In this, the third in the Poppies trilogy, Mercy Dog Flo, has more to contend with than racing across dangerous battlefields. Can she reach the injured in time with her first aid kit, and can she lead Ray and the ambulance unit to the injured?
Flo Of The Somme pays tribute to the remarkable bravery of the pigeons and animals who risked their lives during World War 1.

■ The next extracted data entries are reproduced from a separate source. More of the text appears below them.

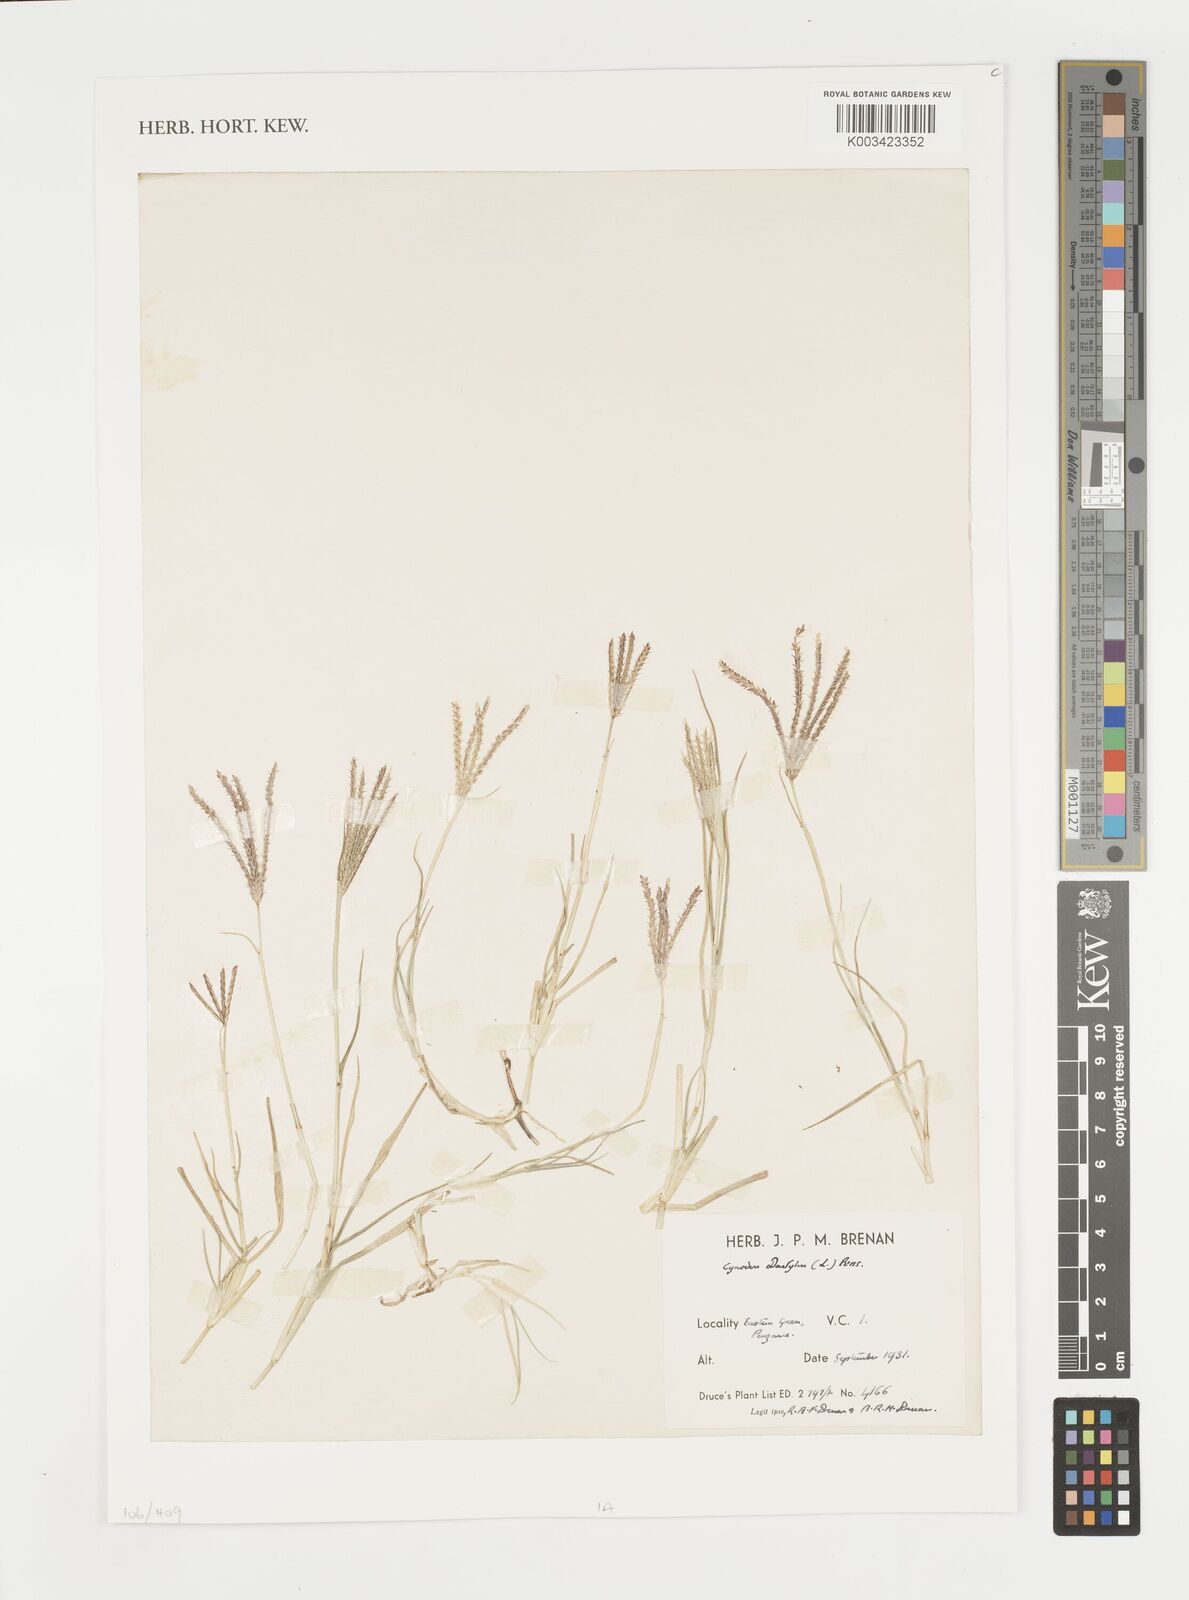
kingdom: Plantae
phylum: Tracheophyta
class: Liliopsida
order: Poales
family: Poaceae
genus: Cynodon
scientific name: Cynodon dactylon
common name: Bermuda grass
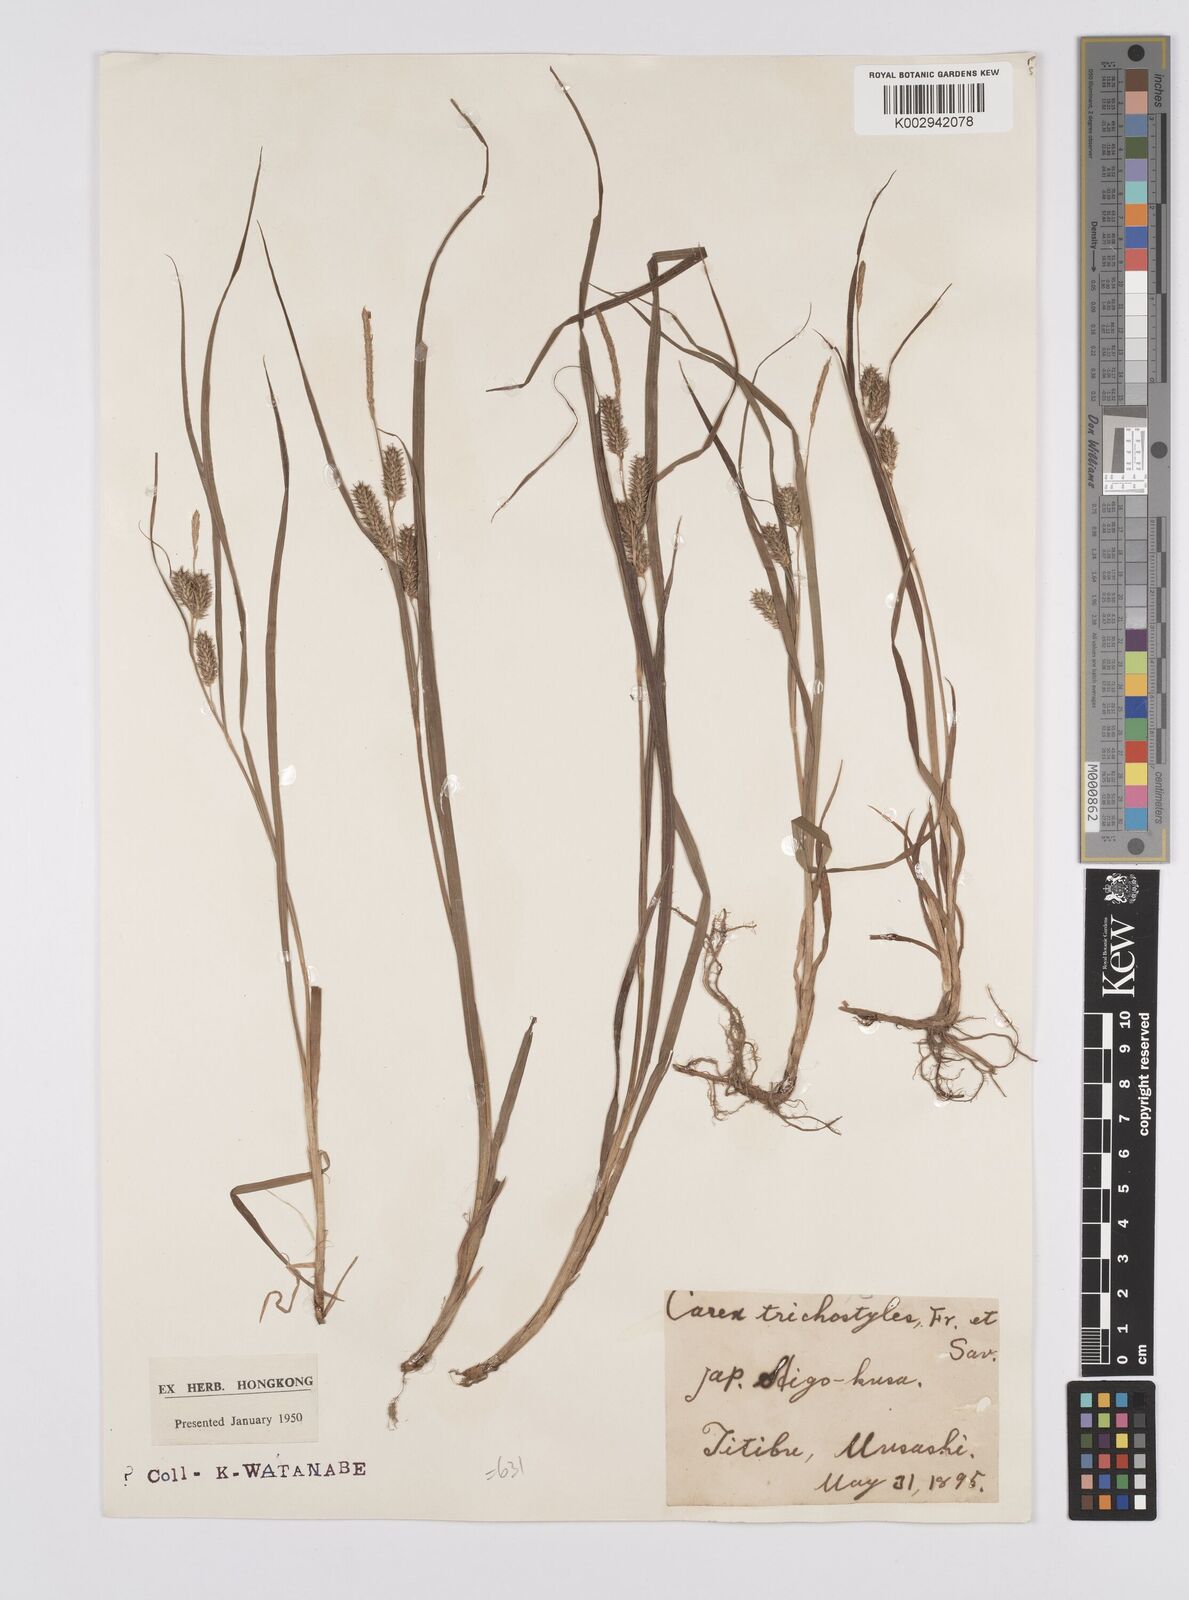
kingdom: Plantae
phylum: Tracheophyta
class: Liliopsida
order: Poales
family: Cyperaceae
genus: Carex
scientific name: Carex japonica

Following on from their lyrical picture books Where the Poppies Now Grow and The Christmas Truce, the same team now give us Flo of the Somme, which tells of the service and courage of animals during the First World War. The book is timely as the centenary of the Battle of the Somme will be marked in 2016. Once again the author and illustrator show skill and sensitivity in presenting to children true stories set in the difficult context of conflict. The rhyming verse echoes the structure and rhythm of the traditional nursery song This is the House that Jack Built – a sympathetic way of helping young readers connect with the story without detracting from the serious message. It is made clear that the animals helped to save many lives and they had no choice about risking their own safety. Flo, a mercy dog, who carried medical kit over the battlefields to the wounded, worked tirelessly with soldiers in the Medical Corps. Some of the horror and suffering war involves is communicated in the affecting illustrations. For example many show the difficult conditions on the battlegrounds made worse by inclement weather and appalling mud. They bring home also that there is something moving about people and animals working together to bring help to the casualties of war. With great tenderness a soldier holds a carrier pigeon, shot in the wing as it flew through danger to bring a message, while one of the later spreads shows soldiers and nurses saluting the animals who had given so much.
This book would be a welcome addition to resources to support a project for older primary children studying the First World War. Would younger children cope? A true story about animals nearly always has appeal and I think children aged six or seven perhaps would be able to appreciate listening to it read aloud. The book is in large enough format for the sharing adult to show the detailed and involving illustrations which reveal our debt to the effort of animals in the First World War.